Gov. Brian Kemp said Wednesday he’s focused on Georgia’s response to the coronavirus pandemic and next week’s runoffs for the state’s two U.S. Senate seats, calling everything else a “distraction.”
Kemp was responding to criticism leveled by President Donald Trump earlier Wednesday. In a Twitter post, Trump called on the Republican governor to resign for his “obstructionist” refusal to interfere in the awarding of Georgia’s 16 Electoral College votes to President-elect Joe Biden.
Trump continues to claim he carried Georgia in the Nov. 3 election, despite Biden winning nearly 12,000 more votes in the Peach State than the president, a result that has been certified by several recounts that found no evidence of widespread fraud.

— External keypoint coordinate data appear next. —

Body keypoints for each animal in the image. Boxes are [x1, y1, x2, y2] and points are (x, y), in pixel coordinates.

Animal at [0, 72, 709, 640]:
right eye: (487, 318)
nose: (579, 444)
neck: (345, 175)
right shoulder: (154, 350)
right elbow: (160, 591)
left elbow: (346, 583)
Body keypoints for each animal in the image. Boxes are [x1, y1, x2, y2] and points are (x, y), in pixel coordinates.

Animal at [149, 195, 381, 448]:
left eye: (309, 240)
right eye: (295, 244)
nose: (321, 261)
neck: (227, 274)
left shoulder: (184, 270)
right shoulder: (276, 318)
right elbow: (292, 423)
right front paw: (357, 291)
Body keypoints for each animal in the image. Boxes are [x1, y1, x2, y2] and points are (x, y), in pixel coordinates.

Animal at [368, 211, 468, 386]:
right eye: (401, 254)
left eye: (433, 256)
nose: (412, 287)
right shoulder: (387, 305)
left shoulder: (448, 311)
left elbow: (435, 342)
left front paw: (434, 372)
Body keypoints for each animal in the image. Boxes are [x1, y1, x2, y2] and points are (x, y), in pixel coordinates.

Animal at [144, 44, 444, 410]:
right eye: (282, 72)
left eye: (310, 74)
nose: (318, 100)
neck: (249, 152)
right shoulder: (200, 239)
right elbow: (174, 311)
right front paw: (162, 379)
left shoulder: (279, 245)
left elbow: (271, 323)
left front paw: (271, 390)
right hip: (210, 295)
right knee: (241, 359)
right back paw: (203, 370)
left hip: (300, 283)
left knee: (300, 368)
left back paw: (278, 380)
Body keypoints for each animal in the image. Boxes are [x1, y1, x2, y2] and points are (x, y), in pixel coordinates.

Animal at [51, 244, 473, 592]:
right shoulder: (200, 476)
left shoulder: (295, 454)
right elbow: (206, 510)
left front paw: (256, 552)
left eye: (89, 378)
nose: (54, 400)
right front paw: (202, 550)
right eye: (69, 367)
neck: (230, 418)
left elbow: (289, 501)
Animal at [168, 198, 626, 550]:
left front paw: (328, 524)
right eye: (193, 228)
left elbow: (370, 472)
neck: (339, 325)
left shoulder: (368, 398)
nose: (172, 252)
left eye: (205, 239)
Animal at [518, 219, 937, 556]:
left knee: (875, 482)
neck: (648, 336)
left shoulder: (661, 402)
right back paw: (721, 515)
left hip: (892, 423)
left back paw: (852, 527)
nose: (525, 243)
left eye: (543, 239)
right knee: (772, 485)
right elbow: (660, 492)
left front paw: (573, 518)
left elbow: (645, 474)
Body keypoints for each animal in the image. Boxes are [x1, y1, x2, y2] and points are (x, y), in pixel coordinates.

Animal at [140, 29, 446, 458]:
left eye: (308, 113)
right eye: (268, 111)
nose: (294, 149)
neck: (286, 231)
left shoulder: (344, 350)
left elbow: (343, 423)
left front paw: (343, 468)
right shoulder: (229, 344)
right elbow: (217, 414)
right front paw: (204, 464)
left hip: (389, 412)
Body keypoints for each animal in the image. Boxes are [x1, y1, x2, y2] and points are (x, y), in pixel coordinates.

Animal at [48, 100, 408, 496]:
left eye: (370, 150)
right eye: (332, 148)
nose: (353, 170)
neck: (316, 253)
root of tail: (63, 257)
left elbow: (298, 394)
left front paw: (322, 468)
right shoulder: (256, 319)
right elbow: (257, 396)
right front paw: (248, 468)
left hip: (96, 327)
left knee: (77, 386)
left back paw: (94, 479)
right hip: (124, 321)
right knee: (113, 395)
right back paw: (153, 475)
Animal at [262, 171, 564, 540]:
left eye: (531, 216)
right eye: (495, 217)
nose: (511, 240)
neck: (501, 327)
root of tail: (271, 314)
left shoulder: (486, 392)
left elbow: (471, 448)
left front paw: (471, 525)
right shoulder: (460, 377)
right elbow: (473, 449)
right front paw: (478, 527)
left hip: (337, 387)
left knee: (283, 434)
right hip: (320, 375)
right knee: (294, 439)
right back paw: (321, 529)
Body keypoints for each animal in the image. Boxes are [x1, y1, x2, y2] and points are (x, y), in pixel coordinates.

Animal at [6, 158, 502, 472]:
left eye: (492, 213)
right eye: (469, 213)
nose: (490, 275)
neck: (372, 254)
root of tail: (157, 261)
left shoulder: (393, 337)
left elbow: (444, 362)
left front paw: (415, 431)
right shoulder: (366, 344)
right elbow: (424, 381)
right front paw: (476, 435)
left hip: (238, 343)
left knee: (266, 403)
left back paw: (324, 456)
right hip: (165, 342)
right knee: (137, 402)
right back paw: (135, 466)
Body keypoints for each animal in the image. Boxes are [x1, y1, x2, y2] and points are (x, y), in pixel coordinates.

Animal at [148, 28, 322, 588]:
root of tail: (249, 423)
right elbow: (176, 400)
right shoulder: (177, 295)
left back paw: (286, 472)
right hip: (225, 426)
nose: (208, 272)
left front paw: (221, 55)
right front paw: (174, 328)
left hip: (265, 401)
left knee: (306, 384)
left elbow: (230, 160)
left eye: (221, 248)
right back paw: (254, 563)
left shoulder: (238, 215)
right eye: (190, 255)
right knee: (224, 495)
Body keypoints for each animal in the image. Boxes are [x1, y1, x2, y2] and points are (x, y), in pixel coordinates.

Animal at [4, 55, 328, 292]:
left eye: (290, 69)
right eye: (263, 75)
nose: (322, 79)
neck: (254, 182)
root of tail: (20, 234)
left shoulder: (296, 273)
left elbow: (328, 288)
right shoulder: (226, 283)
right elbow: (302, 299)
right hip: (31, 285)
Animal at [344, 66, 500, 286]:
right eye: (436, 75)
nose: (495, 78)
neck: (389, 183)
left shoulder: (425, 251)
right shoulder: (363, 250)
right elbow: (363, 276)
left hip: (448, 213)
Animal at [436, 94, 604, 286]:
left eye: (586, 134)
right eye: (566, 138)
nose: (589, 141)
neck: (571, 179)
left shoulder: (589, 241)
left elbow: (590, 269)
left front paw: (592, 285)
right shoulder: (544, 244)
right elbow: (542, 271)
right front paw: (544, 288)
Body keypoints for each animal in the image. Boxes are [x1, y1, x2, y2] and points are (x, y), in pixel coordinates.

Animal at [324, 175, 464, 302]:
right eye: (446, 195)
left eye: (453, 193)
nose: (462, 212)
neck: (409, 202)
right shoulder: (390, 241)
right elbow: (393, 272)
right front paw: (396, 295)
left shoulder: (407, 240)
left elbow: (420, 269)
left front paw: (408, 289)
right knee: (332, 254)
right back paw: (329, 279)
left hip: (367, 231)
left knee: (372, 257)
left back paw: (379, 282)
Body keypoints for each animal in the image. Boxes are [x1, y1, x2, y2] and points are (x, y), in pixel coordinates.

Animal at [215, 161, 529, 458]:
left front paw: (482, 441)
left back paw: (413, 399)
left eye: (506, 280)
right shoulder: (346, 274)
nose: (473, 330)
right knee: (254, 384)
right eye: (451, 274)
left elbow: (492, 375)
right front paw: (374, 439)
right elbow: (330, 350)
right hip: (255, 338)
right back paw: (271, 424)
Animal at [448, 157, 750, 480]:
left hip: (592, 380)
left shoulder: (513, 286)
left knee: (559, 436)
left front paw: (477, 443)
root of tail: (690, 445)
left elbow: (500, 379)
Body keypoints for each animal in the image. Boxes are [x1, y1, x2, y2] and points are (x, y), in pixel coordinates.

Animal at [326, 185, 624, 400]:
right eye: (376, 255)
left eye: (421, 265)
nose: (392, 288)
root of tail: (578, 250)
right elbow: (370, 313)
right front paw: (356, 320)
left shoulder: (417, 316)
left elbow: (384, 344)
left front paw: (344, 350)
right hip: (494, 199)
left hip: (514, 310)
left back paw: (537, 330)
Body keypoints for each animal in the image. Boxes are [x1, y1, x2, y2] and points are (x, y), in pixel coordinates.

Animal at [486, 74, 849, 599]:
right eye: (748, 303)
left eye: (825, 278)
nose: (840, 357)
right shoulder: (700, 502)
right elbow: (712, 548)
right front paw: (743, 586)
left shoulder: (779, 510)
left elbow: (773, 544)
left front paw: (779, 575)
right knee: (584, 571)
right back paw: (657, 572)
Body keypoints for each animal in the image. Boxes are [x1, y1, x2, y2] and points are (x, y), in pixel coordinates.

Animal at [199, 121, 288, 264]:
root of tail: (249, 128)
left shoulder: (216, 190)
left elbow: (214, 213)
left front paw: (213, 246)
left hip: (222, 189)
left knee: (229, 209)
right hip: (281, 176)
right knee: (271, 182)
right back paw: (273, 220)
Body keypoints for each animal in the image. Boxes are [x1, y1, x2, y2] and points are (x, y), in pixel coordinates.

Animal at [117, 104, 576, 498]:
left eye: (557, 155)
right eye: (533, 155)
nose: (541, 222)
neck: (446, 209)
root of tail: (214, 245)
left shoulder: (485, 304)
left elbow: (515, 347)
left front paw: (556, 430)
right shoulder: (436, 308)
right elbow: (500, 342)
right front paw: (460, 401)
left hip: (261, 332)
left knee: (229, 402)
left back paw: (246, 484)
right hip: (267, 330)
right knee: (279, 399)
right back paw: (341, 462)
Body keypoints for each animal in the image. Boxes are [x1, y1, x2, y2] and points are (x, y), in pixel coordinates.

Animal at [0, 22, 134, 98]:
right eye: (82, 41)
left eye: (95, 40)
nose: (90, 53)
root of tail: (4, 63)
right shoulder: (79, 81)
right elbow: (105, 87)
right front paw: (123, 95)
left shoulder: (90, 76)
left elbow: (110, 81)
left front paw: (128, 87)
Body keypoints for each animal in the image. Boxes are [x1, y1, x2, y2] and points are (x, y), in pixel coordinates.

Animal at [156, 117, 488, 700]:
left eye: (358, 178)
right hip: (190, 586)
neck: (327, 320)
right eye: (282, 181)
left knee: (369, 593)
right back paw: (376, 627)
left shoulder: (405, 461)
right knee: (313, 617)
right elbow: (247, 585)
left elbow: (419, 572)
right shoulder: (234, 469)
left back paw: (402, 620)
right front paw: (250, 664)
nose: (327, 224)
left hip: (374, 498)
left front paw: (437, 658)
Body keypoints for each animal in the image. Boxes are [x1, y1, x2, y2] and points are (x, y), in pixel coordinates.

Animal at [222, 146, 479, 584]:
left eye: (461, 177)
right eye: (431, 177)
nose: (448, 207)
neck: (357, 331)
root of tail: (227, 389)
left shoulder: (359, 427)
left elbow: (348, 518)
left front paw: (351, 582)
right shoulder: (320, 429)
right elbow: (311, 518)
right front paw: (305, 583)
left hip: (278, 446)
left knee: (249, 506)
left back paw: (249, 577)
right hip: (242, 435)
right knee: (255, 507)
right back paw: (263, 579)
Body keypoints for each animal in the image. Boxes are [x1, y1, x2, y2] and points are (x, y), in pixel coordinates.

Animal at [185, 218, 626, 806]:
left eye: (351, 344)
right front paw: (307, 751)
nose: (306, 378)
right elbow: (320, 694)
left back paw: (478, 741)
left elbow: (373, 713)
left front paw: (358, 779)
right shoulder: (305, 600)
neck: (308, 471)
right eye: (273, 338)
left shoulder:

“I’ve supported the president. I worked as hard as anybody in this state for his reelection,” Kemp told reporters during a news conference at the Georgia Capitol. “But at the end of the day, I have to follow the law and the Constitution.”
Kemp said he’s focused instead on getting Georgians stricken with COVID-19 who require hospitalization a hospital bed. He said state public health officials are working to reopen the Georgia World Congress Center as an overflow care facility for coronavirus patients as soon as possible.
Health-care workers also are busy vaccinating Georgia nursing home patients, an effort that began this week.
“I met with [Centers for Disease Control and Prevention] Director [Dr. Robert] Redfield today,” Kemp said. “I gave him a lot of credit on Monday when he started rolling out vaccines to nursing homes.”
Kemp said he’s also working hard to ensure the reelection of Republican Sens. David Perdue and Kelly Loeffler on Jan. 5 “to save our country from socialism, defunding the police and the Green New Deal,” echoing campaign themes the GOP incumbents have sounded in their campaigns against Democratic challengers Jon Ossoff and Rev. Raphael Warnock.
“I don’t want to wake up Jan. 6 wondering what else I could have done,” the governor said. “I’ve done everything I can.”
Kemp also defended the Georgia Bureau of Investigation against criticism by Rudolph Giuliani, Trump’s personal lawyer and a former New York City Mayor. Giuliani dismissed as “a joke” a signature match audit of absentee ballots in Cobb County the GBI helped conduct that found no evidence of fraud.
Kemp said he was glad Secretary of State Brian Raffensperger ordered the audit and that the GBI did a good job on it.
The governor’s news conference came shortly after state lawmakers on the Georgia Senate Judiciary Subcommittee on Elections wrapped up a fourth hearing on the Nov. 3 election that rehashed disputed fraud claims and drew witnesses who had already testified at the Capitol in recent weeks. Giuliani was among the witnesses making a repeat appearance.
Beau Evans of Capitol Beat News Service contributed to this report.